GEOTHERMAL & GROUND SOURCE

Residential heating costs cut with GSHP pilot heating system

A residential development sees significant reduction in heating bills with use of Kensa heat pumps

 Drilling for ground-source heating

Drilling for ground-source heating

Social housing provider Stonewater has been working with Kensa Heat Pumps to install new ground-source heat pumps at the development, replacing the residents' expensive electric night storage heaters and immersion hot water systems.

Piloted by Stonewater, the retrofit scheme aims to provide residents with warmer and cheaper home heating, saving them hundreds of pounds each year on their energy bills.

"As a responsible housing provider, we have been looking for new and sustainable ways to help provide our residents located off the gas grid with access to cheaper and more efficient home heating," said Scott Baxendale, Stonewater's executive director of Assets. "We are delighted with how well this pilot scheme has gone and are now looking forward to introducing it in other viable Stonewater housing communities across the country."

The district heating system at Weobley features a Kensa Shoebox ground-source heat pump inside each property, independently billed and controlled by the resident. Each heat pump is connected to a series of communal ground arrays. This unconventional, yet increasingly popular, approach to district heating qualifies Stonewater for 20 years of income through the UK government's Non-Domestic Renewable Heat Incentive (RHI), as well as overcomes reported issues of traditional district schemes, including split ownership and overheating.

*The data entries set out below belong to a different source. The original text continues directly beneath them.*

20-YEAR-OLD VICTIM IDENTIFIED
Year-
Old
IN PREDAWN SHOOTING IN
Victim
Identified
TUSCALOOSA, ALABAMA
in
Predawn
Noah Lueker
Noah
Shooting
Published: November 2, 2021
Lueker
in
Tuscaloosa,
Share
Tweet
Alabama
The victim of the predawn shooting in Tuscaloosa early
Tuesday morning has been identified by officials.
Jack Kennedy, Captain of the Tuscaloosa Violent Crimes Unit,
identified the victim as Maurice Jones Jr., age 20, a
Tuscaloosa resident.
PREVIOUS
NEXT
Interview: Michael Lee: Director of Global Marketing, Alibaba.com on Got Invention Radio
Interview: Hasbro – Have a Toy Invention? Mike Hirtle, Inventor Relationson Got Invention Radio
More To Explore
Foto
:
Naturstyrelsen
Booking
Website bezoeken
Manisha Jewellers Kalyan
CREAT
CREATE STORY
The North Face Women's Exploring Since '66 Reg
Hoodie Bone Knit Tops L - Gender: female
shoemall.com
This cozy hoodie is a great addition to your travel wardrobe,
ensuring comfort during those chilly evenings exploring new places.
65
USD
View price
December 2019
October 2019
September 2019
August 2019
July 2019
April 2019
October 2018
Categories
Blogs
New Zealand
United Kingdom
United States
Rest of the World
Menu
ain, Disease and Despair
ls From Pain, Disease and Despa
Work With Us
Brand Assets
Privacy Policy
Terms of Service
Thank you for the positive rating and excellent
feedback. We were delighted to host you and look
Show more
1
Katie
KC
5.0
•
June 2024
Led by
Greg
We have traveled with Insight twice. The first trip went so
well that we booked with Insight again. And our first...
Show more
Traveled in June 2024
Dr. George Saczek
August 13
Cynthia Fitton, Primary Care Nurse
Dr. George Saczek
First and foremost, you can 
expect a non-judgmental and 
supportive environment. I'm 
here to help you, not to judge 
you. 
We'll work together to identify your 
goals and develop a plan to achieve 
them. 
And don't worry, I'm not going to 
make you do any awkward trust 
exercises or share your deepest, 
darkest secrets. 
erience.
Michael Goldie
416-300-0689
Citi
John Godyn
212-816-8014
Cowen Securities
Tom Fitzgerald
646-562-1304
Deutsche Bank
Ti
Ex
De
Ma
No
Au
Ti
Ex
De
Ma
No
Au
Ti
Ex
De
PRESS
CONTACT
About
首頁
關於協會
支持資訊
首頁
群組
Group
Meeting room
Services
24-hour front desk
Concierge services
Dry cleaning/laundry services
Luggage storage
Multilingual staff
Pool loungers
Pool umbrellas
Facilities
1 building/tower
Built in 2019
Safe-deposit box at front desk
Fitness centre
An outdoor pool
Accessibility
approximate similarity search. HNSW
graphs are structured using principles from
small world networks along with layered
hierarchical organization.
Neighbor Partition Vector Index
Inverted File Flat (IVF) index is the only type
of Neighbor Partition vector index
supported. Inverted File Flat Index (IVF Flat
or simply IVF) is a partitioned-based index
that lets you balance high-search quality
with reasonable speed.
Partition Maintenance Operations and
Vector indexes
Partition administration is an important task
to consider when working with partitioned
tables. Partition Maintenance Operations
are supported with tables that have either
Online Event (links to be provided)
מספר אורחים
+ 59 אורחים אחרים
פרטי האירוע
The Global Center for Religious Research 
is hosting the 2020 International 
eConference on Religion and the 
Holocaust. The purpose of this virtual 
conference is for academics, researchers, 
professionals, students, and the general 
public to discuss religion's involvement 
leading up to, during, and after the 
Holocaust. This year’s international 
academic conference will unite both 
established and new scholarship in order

David Broom, Kensa sales manager, said: "We have already heard that residents are seeing marked improvements in heating bills. 150m below our feet, these borehole installations are providing an infrastructure which will deliver 75% of the heat required for these properties, for free, for the next 100 years. The homes are warmer and more comfortable as the cost of heating is significantly reduced, plus they are also protected from future cost increases as the majority of the energy required comes naturally from the ground beneath us."